## [Directive]
Below are the records; locate each line with the word "Fanları" and copy it.

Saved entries
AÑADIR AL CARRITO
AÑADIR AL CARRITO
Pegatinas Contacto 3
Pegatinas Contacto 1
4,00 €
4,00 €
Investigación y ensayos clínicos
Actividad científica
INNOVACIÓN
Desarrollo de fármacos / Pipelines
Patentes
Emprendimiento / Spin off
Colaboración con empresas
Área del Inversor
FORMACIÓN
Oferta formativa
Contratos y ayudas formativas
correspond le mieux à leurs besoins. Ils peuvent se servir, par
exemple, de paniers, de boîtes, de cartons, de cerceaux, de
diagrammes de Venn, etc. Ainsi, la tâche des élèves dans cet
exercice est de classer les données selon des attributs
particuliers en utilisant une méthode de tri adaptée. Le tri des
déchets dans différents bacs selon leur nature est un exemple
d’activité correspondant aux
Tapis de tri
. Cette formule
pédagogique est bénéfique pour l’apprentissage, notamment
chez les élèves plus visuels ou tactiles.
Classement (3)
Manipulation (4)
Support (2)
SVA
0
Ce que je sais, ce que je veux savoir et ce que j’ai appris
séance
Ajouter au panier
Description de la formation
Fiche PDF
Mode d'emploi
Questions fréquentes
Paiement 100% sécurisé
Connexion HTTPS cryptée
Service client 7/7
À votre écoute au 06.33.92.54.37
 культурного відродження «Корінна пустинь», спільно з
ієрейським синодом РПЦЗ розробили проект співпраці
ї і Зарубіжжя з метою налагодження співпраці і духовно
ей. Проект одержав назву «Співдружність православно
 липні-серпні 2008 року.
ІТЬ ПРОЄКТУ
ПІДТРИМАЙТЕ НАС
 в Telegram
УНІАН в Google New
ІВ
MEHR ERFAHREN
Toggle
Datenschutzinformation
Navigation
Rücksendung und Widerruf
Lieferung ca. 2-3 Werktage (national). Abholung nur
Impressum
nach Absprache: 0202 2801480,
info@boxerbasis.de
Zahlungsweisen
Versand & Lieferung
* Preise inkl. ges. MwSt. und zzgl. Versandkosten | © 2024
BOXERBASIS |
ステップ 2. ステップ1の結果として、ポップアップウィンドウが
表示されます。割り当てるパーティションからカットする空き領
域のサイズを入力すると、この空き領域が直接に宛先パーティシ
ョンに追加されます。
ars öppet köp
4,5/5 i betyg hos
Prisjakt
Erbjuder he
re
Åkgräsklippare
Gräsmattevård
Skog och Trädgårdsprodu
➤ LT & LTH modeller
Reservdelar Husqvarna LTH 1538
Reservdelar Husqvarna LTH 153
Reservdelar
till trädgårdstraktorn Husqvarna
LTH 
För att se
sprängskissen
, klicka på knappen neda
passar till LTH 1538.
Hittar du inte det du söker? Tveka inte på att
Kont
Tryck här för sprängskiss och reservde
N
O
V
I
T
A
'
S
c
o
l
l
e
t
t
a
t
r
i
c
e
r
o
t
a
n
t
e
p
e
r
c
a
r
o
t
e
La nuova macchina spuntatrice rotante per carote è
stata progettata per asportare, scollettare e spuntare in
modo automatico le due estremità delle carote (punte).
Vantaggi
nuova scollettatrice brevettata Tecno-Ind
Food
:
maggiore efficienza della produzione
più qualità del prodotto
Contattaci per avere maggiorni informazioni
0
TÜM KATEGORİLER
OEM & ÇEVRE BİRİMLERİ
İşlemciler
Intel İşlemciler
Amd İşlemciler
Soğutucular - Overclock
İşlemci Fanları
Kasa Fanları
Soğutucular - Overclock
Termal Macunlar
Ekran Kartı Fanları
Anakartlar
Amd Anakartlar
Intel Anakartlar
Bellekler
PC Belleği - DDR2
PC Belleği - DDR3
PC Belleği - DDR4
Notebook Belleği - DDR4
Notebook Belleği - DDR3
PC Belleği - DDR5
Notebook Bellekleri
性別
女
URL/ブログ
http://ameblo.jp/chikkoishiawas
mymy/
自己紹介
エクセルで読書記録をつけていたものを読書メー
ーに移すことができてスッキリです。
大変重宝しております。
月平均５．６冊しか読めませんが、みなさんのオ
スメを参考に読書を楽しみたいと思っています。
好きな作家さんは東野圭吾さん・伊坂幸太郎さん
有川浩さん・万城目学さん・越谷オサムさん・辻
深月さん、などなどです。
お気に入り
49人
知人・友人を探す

## [Answer to this task]
İşlemci Fanları
Kasa Fanları
Ekran Kartı Fanları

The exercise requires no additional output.